WHAT IS REQUIRED => Return the records below from the line containing "You can run" onward, exactly, through and including the last line.

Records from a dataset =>
┄┄┄┄┄┄┄┄┄┄

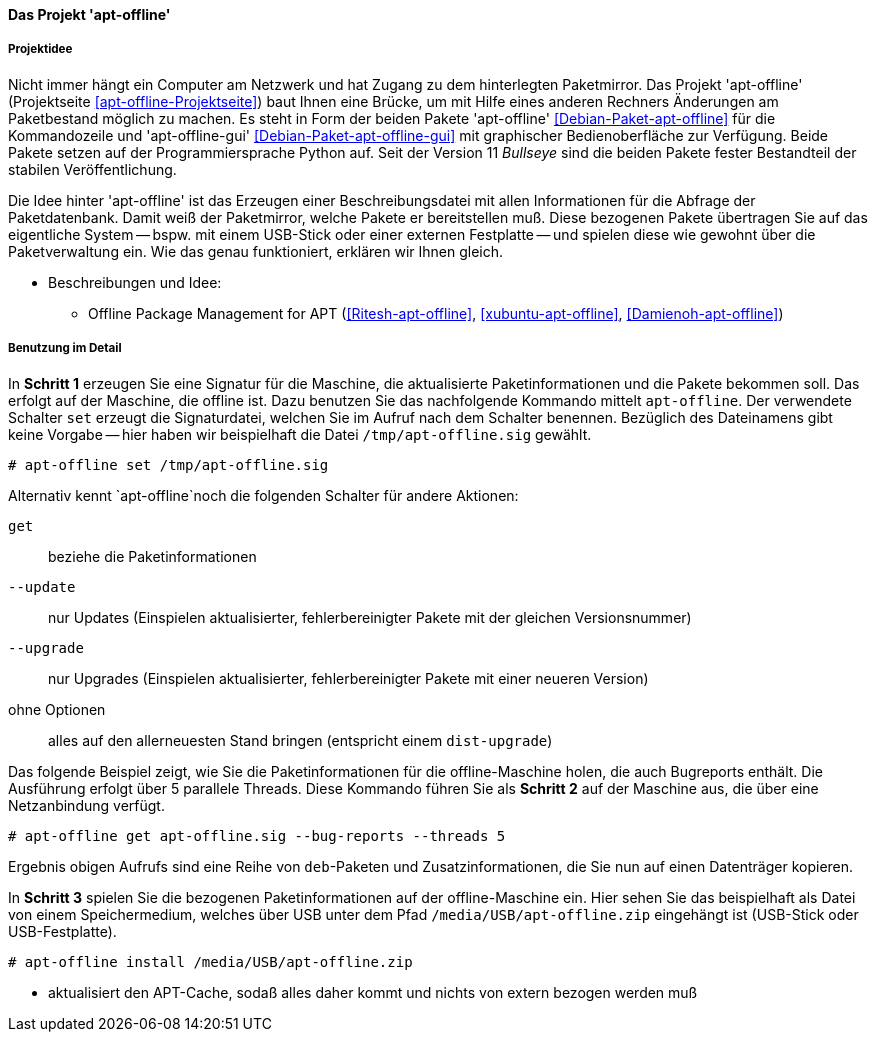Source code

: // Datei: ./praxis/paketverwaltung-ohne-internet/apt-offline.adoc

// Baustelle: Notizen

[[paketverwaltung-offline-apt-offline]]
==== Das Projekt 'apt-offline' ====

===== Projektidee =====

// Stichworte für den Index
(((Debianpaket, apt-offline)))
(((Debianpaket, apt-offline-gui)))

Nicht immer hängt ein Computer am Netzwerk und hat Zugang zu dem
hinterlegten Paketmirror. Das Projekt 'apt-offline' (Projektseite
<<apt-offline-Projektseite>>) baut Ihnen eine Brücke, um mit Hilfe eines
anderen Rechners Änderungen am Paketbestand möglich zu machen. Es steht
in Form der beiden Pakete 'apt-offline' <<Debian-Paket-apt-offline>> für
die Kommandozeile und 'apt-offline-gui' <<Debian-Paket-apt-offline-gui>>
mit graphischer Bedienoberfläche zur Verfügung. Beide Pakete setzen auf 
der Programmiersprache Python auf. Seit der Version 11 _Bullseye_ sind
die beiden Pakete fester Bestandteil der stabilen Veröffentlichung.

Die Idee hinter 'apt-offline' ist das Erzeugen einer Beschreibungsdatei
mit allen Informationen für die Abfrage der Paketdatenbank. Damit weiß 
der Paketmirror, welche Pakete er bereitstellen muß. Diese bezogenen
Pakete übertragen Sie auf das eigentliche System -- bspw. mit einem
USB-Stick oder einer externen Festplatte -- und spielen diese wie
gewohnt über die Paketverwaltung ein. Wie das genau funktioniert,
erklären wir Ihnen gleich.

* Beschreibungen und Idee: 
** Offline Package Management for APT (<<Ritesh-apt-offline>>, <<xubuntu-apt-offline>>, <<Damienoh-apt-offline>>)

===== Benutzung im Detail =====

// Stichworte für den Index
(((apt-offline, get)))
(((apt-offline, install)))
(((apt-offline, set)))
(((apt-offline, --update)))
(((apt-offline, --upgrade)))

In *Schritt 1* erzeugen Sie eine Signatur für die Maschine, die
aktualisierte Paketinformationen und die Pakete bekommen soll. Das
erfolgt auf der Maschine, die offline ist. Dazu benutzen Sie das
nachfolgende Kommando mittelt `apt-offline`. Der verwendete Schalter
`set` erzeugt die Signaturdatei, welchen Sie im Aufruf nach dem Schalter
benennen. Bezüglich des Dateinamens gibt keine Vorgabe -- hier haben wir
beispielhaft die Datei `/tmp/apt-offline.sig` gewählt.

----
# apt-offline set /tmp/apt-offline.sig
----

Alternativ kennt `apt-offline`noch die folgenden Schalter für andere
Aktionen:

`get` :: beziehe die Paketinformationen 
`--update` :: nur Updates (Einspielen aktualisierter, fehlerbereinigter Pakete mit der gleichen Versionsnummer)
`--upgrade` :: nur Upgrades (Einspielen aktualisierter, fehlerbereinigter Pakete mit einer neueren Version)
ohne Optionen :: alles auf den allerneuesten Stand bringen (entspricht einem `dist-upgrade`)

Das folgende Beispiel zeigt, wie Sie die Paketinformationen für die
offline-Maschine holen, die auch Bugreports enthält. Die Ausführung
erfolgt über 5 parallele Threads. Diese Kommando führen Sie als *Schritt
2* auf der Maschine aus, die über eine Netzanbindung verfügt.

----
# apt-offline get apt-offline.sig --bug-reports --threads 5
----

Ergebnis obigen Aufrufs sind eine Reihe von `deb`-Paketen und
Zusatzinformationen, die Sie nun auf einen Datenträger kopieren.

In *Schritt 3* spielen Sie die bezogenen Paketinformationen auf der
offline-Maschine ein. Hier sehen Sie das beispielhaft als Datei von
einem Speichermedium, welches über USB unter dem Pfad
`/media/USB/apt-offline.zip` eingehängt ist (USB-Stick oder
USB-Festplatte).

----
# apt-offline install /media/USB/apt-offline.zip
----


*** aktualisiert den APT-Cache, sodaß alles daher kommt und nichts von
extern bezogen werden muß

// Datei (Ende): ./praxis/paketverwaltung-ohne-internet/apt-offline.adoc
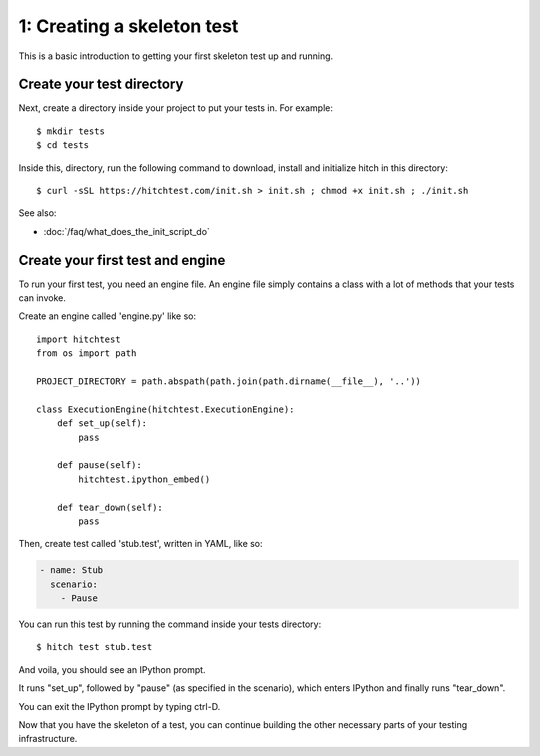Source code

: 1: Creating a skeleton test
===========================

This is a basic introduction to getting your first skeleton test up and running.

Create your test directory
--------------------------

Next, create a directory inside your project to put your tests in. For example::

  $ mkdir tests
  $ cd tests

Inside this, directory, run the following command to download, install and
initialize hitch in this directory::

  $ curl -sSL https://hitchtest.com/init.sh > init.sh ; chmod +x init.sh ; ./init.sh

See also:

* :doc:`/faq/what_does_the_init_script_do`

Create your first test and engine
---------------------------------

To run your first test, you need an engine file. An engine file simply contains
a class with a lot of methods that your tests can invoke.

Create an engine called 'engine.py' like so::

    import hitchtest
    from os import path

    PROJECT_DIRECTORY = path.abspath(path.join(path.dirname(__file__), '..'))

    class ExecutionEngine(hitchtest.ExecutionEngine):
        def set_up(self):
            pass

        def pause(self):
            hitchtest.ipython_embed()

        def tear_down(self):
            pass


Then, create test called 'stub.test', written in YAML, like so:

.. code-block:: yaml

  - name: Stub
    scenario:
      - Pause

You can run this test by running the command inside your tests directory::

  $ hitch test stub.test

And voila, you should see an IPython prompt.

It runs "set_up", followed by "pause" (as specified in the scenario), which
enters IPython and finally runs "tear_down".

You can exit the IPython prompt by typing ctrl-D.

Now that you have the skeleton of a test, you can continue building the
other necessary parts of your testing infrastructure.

┄┄┄┄┄┄┄┄┄┄

OUTPUT FOR THIS EXERCISE =>
You can run this test by running the command inside your tests directory::

  $ hitch test stub.test

And voila, you should see an IPython prompt.

It runs "set_up", followed by "pause" (as specified in the scenario), which
enters IPython and finally runs "tear_down".

You can exit the IPython prompt by typing ctrl-D.

Now that you have the skeleton of a test, you can continue building the
other necessary parts of your testing infrastructure.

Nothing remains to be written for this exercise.